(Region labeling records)

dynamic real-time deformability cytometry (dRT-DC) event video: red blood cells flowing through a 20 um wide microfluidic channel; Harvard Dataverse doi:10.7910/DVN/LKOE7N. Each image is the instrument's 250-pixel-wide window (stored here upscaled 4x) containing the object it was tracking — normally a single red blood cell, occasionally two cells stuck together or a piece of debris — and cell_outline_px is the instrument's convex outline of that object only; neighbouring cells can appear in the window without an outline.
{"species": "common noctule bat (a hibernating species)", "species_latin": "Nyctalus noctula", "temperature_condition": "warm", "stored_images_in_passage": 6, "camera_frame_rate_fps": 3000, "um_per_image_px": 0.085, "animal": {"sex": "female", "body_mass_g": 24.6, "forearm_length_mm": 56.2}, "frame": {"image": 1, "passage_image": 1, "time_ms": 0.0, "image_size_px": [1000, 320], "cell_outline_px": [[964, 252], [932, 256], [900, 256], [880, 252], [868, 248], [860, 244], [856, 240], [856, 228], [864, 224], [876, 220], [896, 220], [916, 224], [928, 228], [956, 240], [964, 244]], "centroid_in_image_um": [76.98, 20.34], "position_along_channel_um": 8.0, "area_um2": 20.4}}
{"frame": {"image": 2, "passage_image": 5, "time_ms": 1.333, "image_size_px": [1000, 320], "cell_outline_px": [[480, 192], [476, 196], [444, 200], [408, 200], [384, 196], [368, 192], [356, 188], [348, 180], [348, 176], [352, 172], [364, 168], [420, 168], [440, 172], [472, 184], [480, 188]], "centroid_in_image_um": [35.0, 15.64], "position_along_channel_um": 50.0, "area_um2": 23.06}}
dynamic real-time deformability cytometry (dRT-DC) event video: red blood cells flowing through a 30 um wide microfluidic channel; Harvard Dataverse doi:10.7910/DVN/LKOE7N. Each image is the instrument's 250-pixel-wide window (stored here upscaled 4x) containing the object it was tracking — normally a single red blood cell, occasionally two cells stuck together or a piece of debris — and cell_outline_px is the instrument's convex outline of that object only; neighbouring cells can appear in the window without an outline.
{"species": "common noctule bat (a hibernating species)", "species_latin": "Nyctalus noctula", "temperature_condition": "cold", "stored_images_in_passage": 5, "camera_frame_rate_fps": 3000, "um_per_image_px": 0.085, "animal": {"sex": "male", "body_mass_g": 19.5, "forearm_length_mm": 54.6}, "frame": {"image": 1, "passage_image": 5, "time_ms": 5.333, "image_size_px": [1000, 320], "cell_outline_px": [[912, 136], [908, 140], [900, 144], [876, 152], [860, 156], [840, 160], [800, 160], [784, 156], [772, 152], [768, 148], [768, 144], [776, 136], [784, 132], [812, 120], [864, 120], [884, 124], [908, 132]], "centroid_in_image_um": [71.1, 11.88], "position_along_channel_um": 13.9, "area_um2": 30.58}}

* **GIVEN EXERCISE**
Set all of the entries down again, exactly as they were given.

* **ANSWER TO THIS TASK**
dynamic real-time deformability cytometry (dRT-DC) event video: red blood cells flowing through a 20 um wide microfluidic channel; Harvard Dataverse doi:10.7910/DVN/LKOE7N. Each image is the instrument's 250-pixel-wide window (stored here upscaled 4x) containing the object it was tracking — normally a single red blood cell, occasionally two cells stuck together or a piece of debris — and cell_outline_px is the instrument's convex outline of that object only; neighbouring cells can appear in the window without an outline.
{"species": "common noctule bat (a hibernating species)", "species_latin": "Nyctalus noctula", "temperature_condition": "warm", "stored_images_in_passage": 6, "camera_frame_rate_fps": 3000, "um_per_image_px": 0.085, "animal": {"sex": "female", "body_mass_g": 24.6, "forearm_length_mm": 56.2}, "frame": {"image": 1, "passage_image": 1, "time_ms": 0.0, "image_size_px": [1000, 320], "cell_outline_px": [[964, 252], [932, 256], [900, 256], [880, 252], [868, 248], [860, 244], [856, 240], [856, 228], [864, 224], [876, 220], [896, 220], [916, 224], [928, 228], [956, 240], [964, 244]], "centroid_in_image_um": [76.98, 20.34], "position_along_channel_um": 8.0, "area_um2": 20.4}}
{"frame": {"image": 2, "passage_image": 5, "time_ms": 1.333, "image_size_px": [1000, 320], "cell_outline_px": [[480, 192], [476, 196], [444, 200], [408, 200], [384, 196], [368, 192], [356, 188], [348, 180], [348, 176], [352, 172], [364, 168], [420, 168], [440, 172], [472, 184], [480, 188]], "centroid_in_image_um": [35.0, 15.64], "position_along_channel_um": 50.0, "area_um2": 23.06}}
dynamic real-time deformability cytometry (dRT-DC) event video: red blood cells flowing through a 30 um wide microfluidic channel; Harvard Dataverse doi:10.7910/DVN/LKOE7N. Each image is the instrument's 250-pixel-wide window (stored here upscaled 4x) containing the object it was tracking — normally a single red blood cell, occasionally two cells stuck together or a piece of debris — and cell_outline_px is the instrument's convex outline of that object only; neighbouring cells can appear in the window without an outline.
{"species": "common noctule bat (a hibernating species)", "species_latin": "Nyctalus noctula", "temperature_condition": "cold", "stored_images_in_passage": 5, "camera_frame_rate_fps": 3000, "um_per_image_px": 0.085, "animal": {"sex": "male", "body_mass_g": 19.5, "forearm_length_mm": 54.6}, "frame": {"image": 1, "passage_image": 5, "time_ms": 5.333, "image_size_px": [1000, 320], "cell_outline_px": [[912, 136], [908, 140], [900, 144], [876, 152], [860, 156], [840, 160], [800, 160], [784, 156], [772, 152], [768, 148], [768, 144], [776, 136], [784, 132], [812, 120], [864, 120], [884, 124], [908, 132]], "centroid_in_image_um": [71.1, 11.88], "position_along_channel_um": 13.9, "area_um2": 30.58}}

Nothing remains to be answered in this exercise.